Text section:
He retires to Elba – Disquiet in France – The Hundred Days – Battle of Waterloo
In the meantime, however, all the hatred, long suppressed,
of individuals and of parties broke loose upon him. For the moment he seems
to have utterly lost heart. On the night of April 11, after signing the
unconditional abdication, he is said to have taken a dose of a poison which
ever since the Russian campaign he had kept by him. But vomitings, we are
told, came on and saved him. On the 20th, when he bade farewell to his
soldiers, he had resolved to live, in order ‘to record the great deeds
we have done together. He soon found another object for life; but a year
later, after another downfall far more complete and ignominious, he clings
to life, and he clings to it afterwards in captivity. The soldiers idolised
him still, and his parting scene at Fontainebleau, when he kissed the eagle,
was pathetic; but when he reached the south of France, he met with other
demonstrations of feeling. At Avignon and Orgon the crowd attacked the
carriages, and wanted to throw the tyrant into the Rhone. He was compelled
to disguise himself. At the coast he was met by an English frigate, which
landed him on May 4 at Porto Ferraio, in Elba. It seems to have been arranged
among the sovereigns that his wife and child were not to join him, nor
did he complain of this. Marie Louise set out for her old home on April
23, and was at Schonbrunn again before the end of May. About the same time
Josephine died at Malmaison, in the arms of her children Eugene and Hortense.
It must have occurred to Napoleon very soon after
his arrival in Elba that he was not yet driven to autobiography. Never
was a great state in a position so untenable and monstrous as France after
he quitted the helm. In twenty years of thrilling events, in the emotions
first of tragedy and then of epic poetry, the French had forgotten the
Bourbon court, when suddenly the old Comte de Provence (under the name
of Louis XVIII.) and the Comte de Artois, Conde and the Duc d'Angouleme
and the Orpheline du Temple, reappeared and took possession of the country
before even a royalist party had formed itself in France. Politically indeed
they brought liberty, for they created a parliament, where all assemblies
had been mute and servile for fourteen years; but they unsettled all domestic
affairs, the position of public men, the prospects of the army, the title
of estates, in a manner so sudden and intolerable, especially at a moment
when the country had suffered conquest from without, that some new convulsion
seemed manifestly imminent. Disgraced, bewildered, and alarmed at the same
time, the French could think with regret even of the reign of Napoleon.

Data supplied:
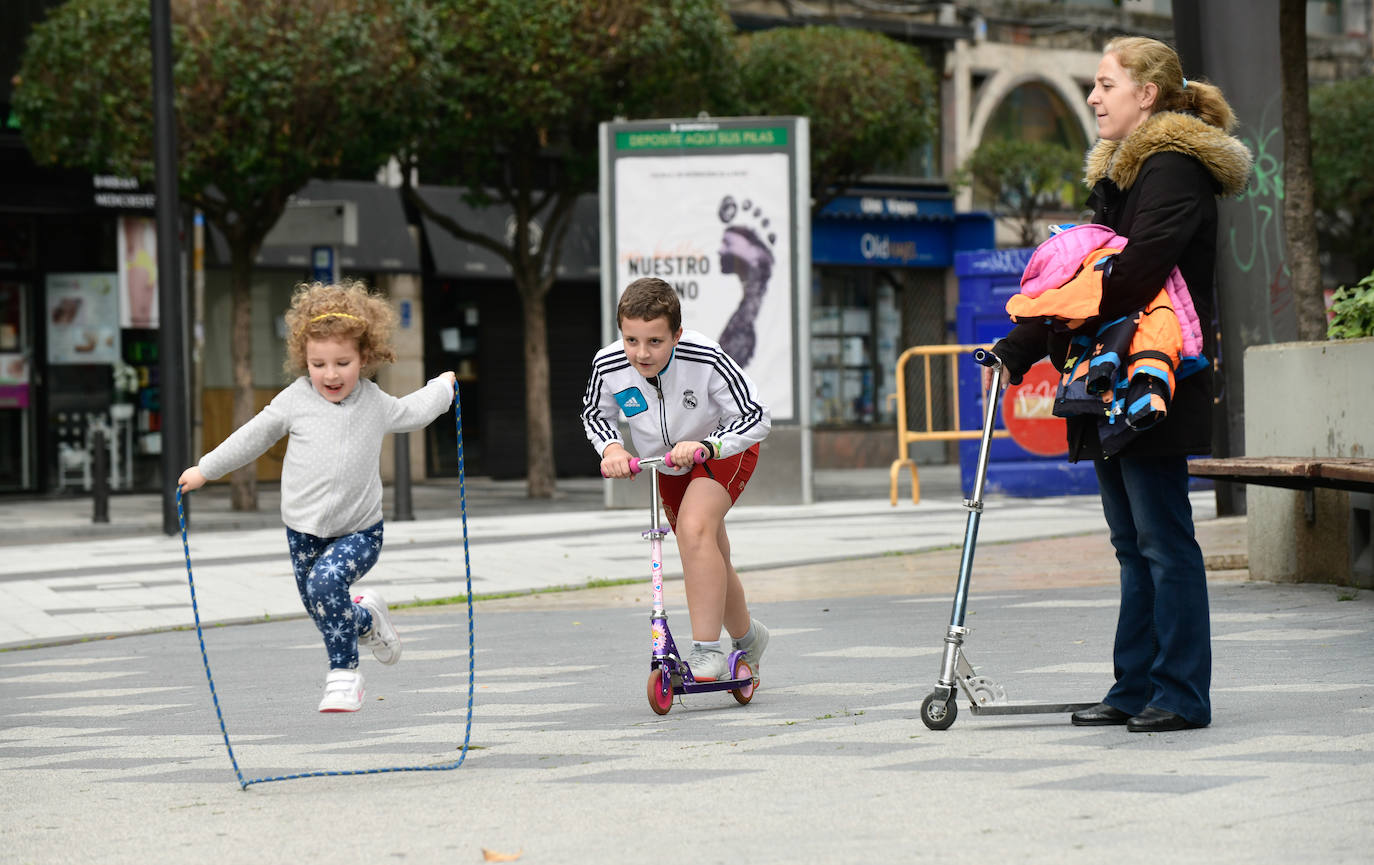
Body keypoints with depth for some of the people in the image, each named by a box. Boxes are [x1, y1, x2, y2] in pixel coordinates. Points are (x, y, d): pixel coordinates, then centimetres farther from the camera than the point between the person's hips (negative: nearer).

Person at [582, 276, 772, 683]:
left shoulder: (705, 359, -36)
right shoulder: (608, 367, -26)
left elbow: (756, 415, -30)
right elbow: (594, 413, -3)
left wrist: (706, 445, -43)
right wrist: (610, 447, -23)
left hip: (723, 451, -5)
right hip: (669, 466, 5)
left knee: (694, 526, -31)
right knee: (711, 562, 16)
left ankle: (707, 649, -28)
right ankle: (747, 638, 43)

Parts of the exercise:
(1) Check each statement against the passage on Napoleon's abdication and exile, answering yes or no and quoting the words of the passage that decide it: (a) Napoleon was landed at Porto Ferraio on May 4. (b) Marie Louise joined Napoleon on Elba. (c) Crowds at Avignon and Orgon cheered Napoleon's carriages.
(2) Resume the passage on Napoleon's abdication and exile from the point where it stops.

Task results:
(1)
(a) Yes: "landed him on May 4 at Porto Ferraio, in Elba."
(b) No: "his wife and child were not to join him" and "Marie Louise set out for her old home on April 23, and was at Schonbrunn again before the end of May."
(c) No: "At Avignon and Orgon the crowd attacked the carriages, and wanted to throw the tyrant into the Rhone."

(2)
The wholesale massacre of the last two years might have been expected to
seem like a bad dream as soon as the spell was snapped, but it began to
seem regrettable in comparison with the present humiliation. Another event
happened which was like a new revolution. The prisoners and the troops
shut up in German fortresses returned to France under the treaty, perhaps
not less than 300,000 men. What could be more evident than that, if all
these soldiers could take the field again, and under Napoleon, France might
yet escape the humiliation of a Government imposed by the foreigner, and
perhaps also recover her lost frontiers? The congress of Vienna entered
upon business in September, and with this a new chapter of politics opened.
France ceased to be the general bugbear, and the new alliances began to
be formed in order to check the aggressive spirit of Russia. The European
Coalition, once dissolved, might prove not easy to reconstitute. Internal
politics also had altered. A wild party of ultras had sprung up among the
royalists; the church was beginning to give disquiet to the holders of
national property; the army was enraged by seeing emigres, who had fought
against France, appointed in great numbers to the command of regiments.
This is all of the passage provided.